→ **Requirement**:
In the piano lesson text, swap "external authority figure" for "outside instructor" and write out the passage between "At a lesson, though?" and "external authority figure.", inclusive.

→ **Passage to read**:
____

Last night, L decided to SHOW OUT at piano lesson.

She likes to do things her way. On her time. For as long as she wants. And then not.

In our schooling, I work hard to determine when it’s time to set a boundary/expectation and when it’s time to let her direct her own learning. For example, the other day when we did the Unifix cubes decomposition of numbers 10, 9, and 8, I showed her how to represent 10 and 0 and asked her to slide one over to represent 9 and 1. From there, she did the sliding while I recorded and we talked about it. When we got mid-way through the 8’s, she slowed WAAAAAY down. She didn’t ask to be done, but I could tell she was about done. I told her, “When you finish the 8’s, I think we should be done. It seems like you’re getting tired.” True to form, when it was time for the last slide over, she decided she needed to be done now. Nice try, stinker!  “I know you’re so, so tired! Let’s have a snuggle so you can get enough energy to finish the last one. What should we play when we’re done?” 30 seconds and then we were ready to face life again. That was a time I tried really hard to follow what her behavior was saying while still finding a way to help her persevere (just a little bit).

I think we do pretty well with that at home.

At a lesson, though? It’s a whole other story! L would like to see just how much she’s able to get away with when faced with an external authority figure.

Last night’s antics included putting her feet on the piano. Twice.

____

→ **Source text of formatted documents**:
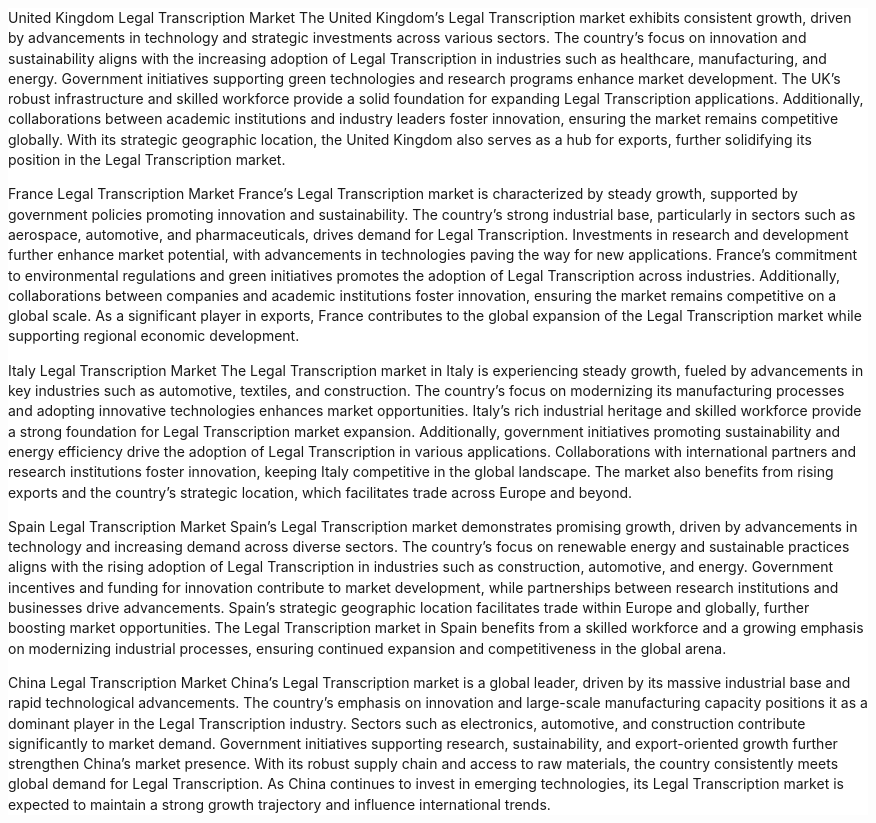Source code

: United Kingdom Legal Transcription Market
The United Kingdom’s Legal Transcription market exhibits consistent growth, driven by advancements in technology and strategic investments across various sectors. The country’s focus on innovation and sustainability aligns with the increasing adoption of Legal Transcription in industries such as healthcare, manufacturing, and energy. Government initiatives supporting green technologies and research programs enhance market development. The UK’s robust infrastructure and skilled workforce provide a solid foundation for expanding Legal Transcription applications. Additionally, collaborations between academic institutions and industry leaders foster innovation, ensuring the market remains competitive globally. With its strategic geographic location, the United Kingdom also serves as a hub for exports, further solidifying its position in the Legal Transcription market.

France Legal Transcription Market
France’s Legal Transcription market is characterized by steady growth, supported by government policies promoting innovation and sustainability. The country’s strong industrial base, particularly in sectors such as aerospace, automotive, and pharmaceuticals, drives demand for Legal Transcription. Investments in research and development further enhance market potential, with advancements in technologies paving the way for new applications. France’s commitment to environmental regulations and green initiatives promotes the adoption of Legal Transcription across industries. Additionally, collaborations between companies and academic institutions foster innovation, ensuring the market remains competitive on a global scale. As a significant player in exports, France contributes to the global expansion of the Legal Transcription market while supporting regional economic development.

Italy Legal Transcription Market
The Legal Transcription market in Italy is experiencing steady growth, fueled by advancements in key industries such as automotive, textiles, and construction. The country’s focus on modernizing its manufacturing processes and adopting innovative technologies enhances market opportunities. Italy’s rich industrial heritage and skilled workforce provide a strong foundation for Legal Transcription market expansion. Additionally, government initiatives promoting sustainability and energy efficiency drive the adoption of Legal Transcription in various applications. Collaborations with international partners and research institutions foster innovation, keeping Italy competitive in the global landscape. The market also benefits from rising exports and the country’s strategic location, which facilitates trade across Europe and beyond.

Spain Legal Transcription Market
Spain’s Legal Transcription market demonstrates promising growth, driven by advancements in technology and increasing demand across diverse sectors. The country’s focus on renewable energy and sustainable practices aligns with the rising adoption of Legal Transcription in industries such as construction, automotive, and energy. Government incentives and funding for innovation contribute to market development, while partnerships between research institutions and businesses drive advancements. Spain’s strategic geographic location facilitates trade within Europe and globally, further boosting market opportunities. The Legal Transcription market in Spain benefits from a skilled workforce and a growing emphasis on modernizing industrial processes, ensuring continued expansion and competitiveness in the global arena.

China Legal Transcription Market
China’s Legal Transcription market is a global leader, driven by its massive industrial base and rapid technological advancements. The country’s emphasis on innovation and large-scale manufacturing capacity positions it as a dominant player in the Legal Transcription industry. Sectors such as electronics, automotive, and construction contribute significantly to market demand. Government initiatives supporting research, sustainability, and export-oriented growth further strengthen China’s market presence. With its robust supply chain and access to raw materials, the country consistently meets global demand for Legal Transcription. As China continues to invest in emerging technologies, its Legal Transcription market is expected to maintain a strong growth trajectory and influence international trends.
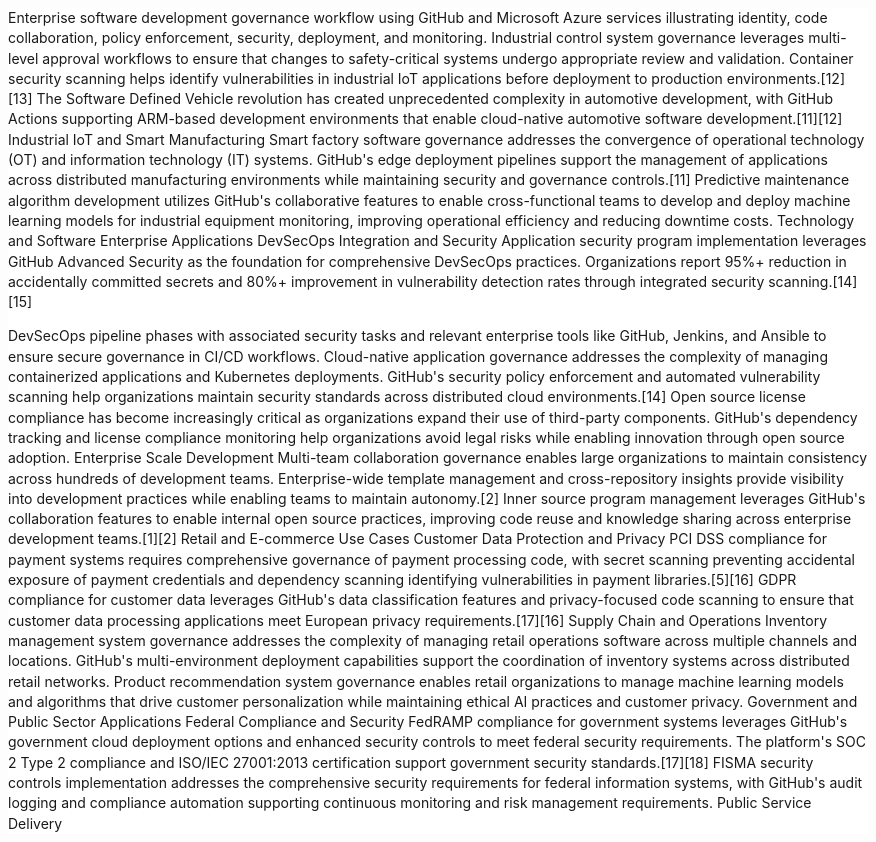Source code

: Enterprise software development governance workflow using GitHub and Microsoft Azure services illustrating identity, code collaboration, policy enforcement, security, deployment, and monitoring.
Industrial control system governance leverages multi-level approval workflows to ensure that changes to safety-critical systems undergo appropriate review and validation. Container security scanning helps identify vulnerabilities in industrial IoT applications before deployment to production environments.[12][13]
The Software Defined Vehicle revolution has created unprecedented complexity in automotive development, with GitHub Actions supporting ARM-based development environments that enable cloud-native automotive software development.[11][12]
Industrial IoT and Smart Manufacturing
Smart factory software governance addresses the convergence of operational technology (OT) and information technology (IT) systems. GitHub's edge deployment pipelines support the management of applications across distributed manufacturing environments while maintaining security and governance controls.[11]
Predictive maintenance algorithm development utilizes GitHub's collaborative features to enable cross-functional teams to develop and deploy machine learning models for industrial equipment monitoring, improving operational efficiency and reducing downtime costs.
Technology and Software Enterprise Applications
DevSecOps Integration and Security
Application security program implementation leverages GitHub Advanced Security as the foundation for comprehensive DevSecOps practices. Organizations report 95%+ reduction in accidentally committed secrets and 80%+ improvement in vulnerability detection rates through integrated security scanning.[14][15]
 
DevSecOps pipeline phases with associated security tasks and relevant enterprise tools like GitHub, Jenkins, and Ansible to ensure secure governance in CI/CD workflows.
Cloud-native application governance addresses the complexity of managing containerized applications and Kubernetes deployments. GitHub's security policy enforcement and automated vulnerability scanning help organizations maintain security standards across distributed cloud environments.[14]
Open source license compliance has become increasingly critical as organizations expand their use of third-party components. GitHub's dependency tracking and license compliance monitoring help organizations avoid legal risks while enabling innovation through open source adoption.
Enterprise Scale Development
Multi-team collaboration governance enables large organizations to maintain consistency across hundreds of development teams. Enterprise-wide template management and cross-repository insights provide visibility into development practices while enabling teams to maintain autonomy.[2]
Inner source program management leverages GitHub's collaboration features to enable internal open source practices, improving code reuse and knowledge sharing across enterprise development teams.[1][2]
Retail and E-commerce Use Cases
Customer Data Protection and Privacy
PCI DSS compliance for payment systems requires comprehensive governance of payment processing code, with secret scanning preventing accidental exposure of payment credentials and dependency scanning identifying vulnerabilities in payment libraries.[5][16]
GDPR compliance for customer data leverages GitHub's data classification features and privacy-focused code scanning to ensure that customer data processing applications meet European privacy requirements.[17][16]
Supply Chain and Operations
Inventory management system governance addresses the complexity of managing retail operations software across multiple channels and locations. GitHub's multi-environment deployment capabilities support the coordination of inventory systems across distributed retail networks.
Product recommendation system governance enables retail organizations to manage machine learning models and algorithms that drive customer personalization while maintaining ethical AI practices and customer privacy.
Government and Public Sector Applications
Federal Compliance and Security
FedRAMP compliance for government systems leverages GitHub's government cloud deployment options and enhanced security controls to meet federal security requirements. The platform's SOC 2 Type 2 compliance and ISO/IEC 27001:2013 certification support government security standards.[17][18]
FISMA security controls implementation addresses the comprehensive security requirements for federal information systems, with GitHub's audit logging and compliance automation supporting continuous monitoring and risk management requirements.
Public Service Delivery
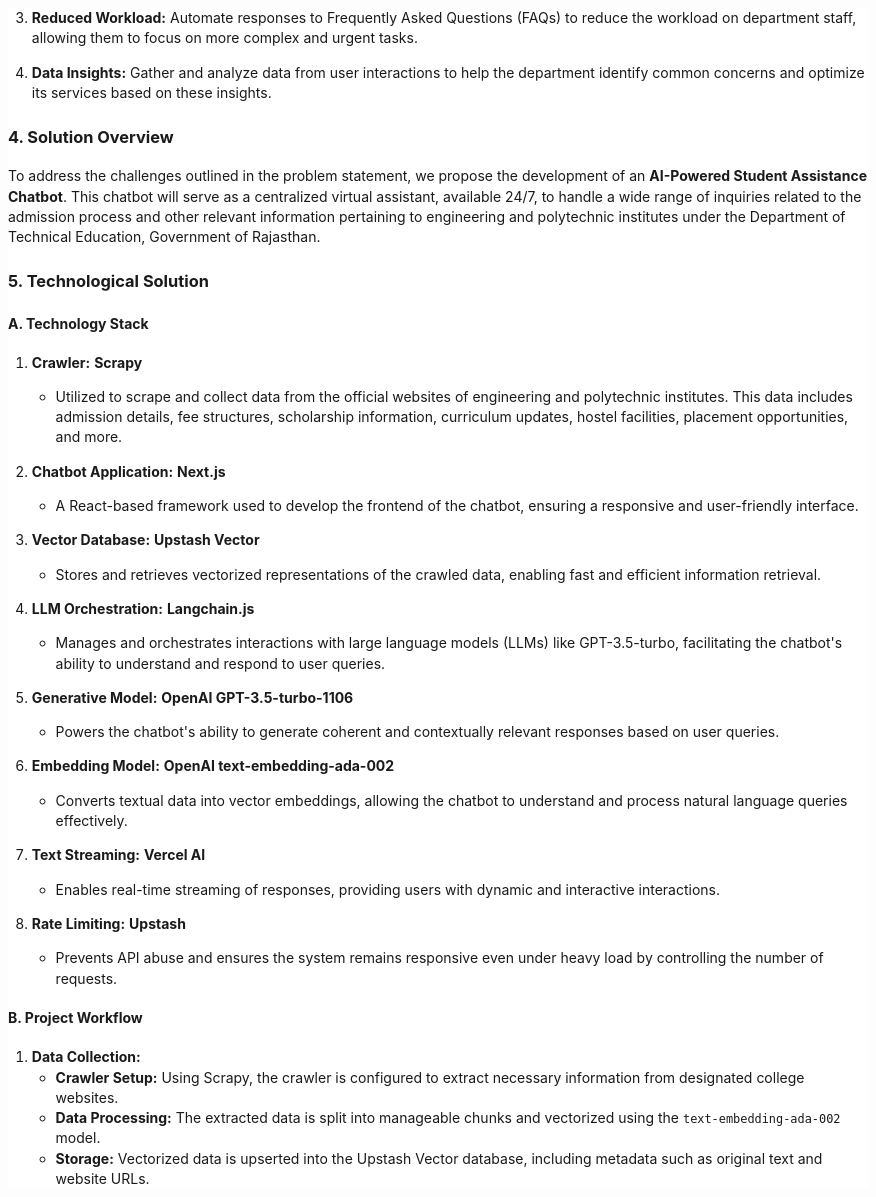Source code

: 3. **Reduced Workload:** Automate responses to Frequently Asked Questions (FAQs) to reduce the workload on department staff, allowing them to focus on more complex and urgent tasks.

4. **Data Insights:** Gather and analyze data from user interactions to help the department identify common concerns and optimize its services based on these insights.

### **4. Solution Overview**

To address the challenges outlined in the problem statement, we propose the development of an **AI-Powered Student Assistance Chatbot**. This chatbot will serve as a centralized virtual assistant, available 24/7, to handle a wide range of inquiries related to the admission process and other relevant information pertaining to engineering and polytechnic institutes under the Department of Technical Education, Government of Rajasthan.

### **5. Technological Solution**

#### **A. Technology Stack**

1. **Crawler:** **Scrapy**
   - Utilized to scrape and collect data from the official websites of engineering and polytechnic institutes. This data includes admission details, fee structures, scholarship information, curriculum updates, hostel facilities, placement opportunities, and more.

2. **Chatbot Application:** **Next.js**
   - A React-based framework used to develop the frontend of the chatbot, ensuring a responsive and user-friendly interface.

3. **Vector Database:** **Upstash Vector**
   - Stores and retrieves vectorized representations of the crawled data, enabling fast and efficient information retrieval.

4. **LLM Orchestration:** **Langchain.js**
   - Manages and orchestrates interactions with large language models (LLMs) like GPT-3.5-turbo, facilitating the chatbot's ability to understand and respond to user queries.

5. **Generative Model:** **OpenAI GPT-3.5-turbo-1106**
   - Powers the chatbot's ability to generate coherent and contextually relevant responses based on user queries.

6. **Embedding Model:** **OpenAI text-embedding-ada-002**
   - Converts textual data into vector embeddings, allowing the chatbot to understand and process natural language queries effectively.

7. **Text Streaming:** **Vercel AI**
   - Enables real-time streaming of responses, providing users with dynamic and interactive interactions.

8. **Rate Limiting:** **Upstash**
   - Prevents API abuse and ensures the system remains responsive even under heavy load by controlling the number of requests.

#### **B. Project Workflow**

1. **Data Collection:**
   - **Crawler Setup:** Using Scrapy, the crawler is configured to extract necessary information from designated college websites.
   - **Data Processing:** The extracted data is split into manageable chunks and vectorized using the `text-embedding-ada-002` model.
   - **Storage:** Vectorized data is upserted into the Upstash Vector database, including metadata such as original text and website URLs.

____

→ **Response area**:
At a lesson, though? It’s a whole other story! L would like to see just how much she’s able to get away with when faced with an outside instructor.